Requirement: Copy out the part of the article on Japanese sodas that opens with "What Do Japanese" and closes with "favorites at Keio Supermarket!", swapping every "Keio Supermarket" for "our local supermarket".

Text block:
○ ○ ○ ○ ○

What Do Japanese Really Buy? Top 10 Japanese Sodas at Keio Supermarket!

Date published: 8 October 2018
Last updated: 5 October 2018

For the past few years, sparkling drinks have experienced a boom in Japan because of growing consciousness regarding health and nutrition. There aren’t only sweet sodas on the market but also fizzy drinks with zero sugar, with plenty of new creations being released by major companies on a regular base.
In contrast to Europe, where sparkling water is enjoyed as it is, Japan has mainly used carbonated water to mix with whiskey and other spirits. However, more and more people in Japan are discovering it as a refreshment all by itself. Competition is fierce on the fizzy drink market, so we’re going to show you our top 10 favorites at Keio Supermarket!

1. Wilkinson Carbonated Water

1. Wilkinson Carbonated Water
The Most Popular Choice

A highly carbonated water with a red label. (500 ml; Asahi Soft Drinks, 88 yen excluding tax)

○ ○ ○ ○ ○

Material provided:

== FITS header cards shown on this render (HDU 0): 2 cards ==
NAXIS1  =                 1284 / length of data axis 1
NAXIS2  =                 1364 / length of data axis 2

○ ○ ○ ○ ○

Solution to this exercise:
What Do Japanese Really Buy? Top 10 Japanese Sodas at our local supermarket!

Date published: 8 October 2018
Last updated: 5 October 2018

For the past few years, sparkling drinks have experienced a boom in Japan because of growing consciousness regarding health and nutrition. There aren’t only sweet sodas on the market but also fizzy drinks with zero sugar, with plenty of new creations being released by major companies on a regular base.
In contrast to Europe, where sparkling water is enjoyed as it is, Japan has mainly used carbonated water to mix with whiskey and other spirits. However, more and more people in Japan are discovering it as a refreshment all by itself. Competition is fierce on the fizzy drink market, so we’re going to show you our top 10 favorites at our local supermarket!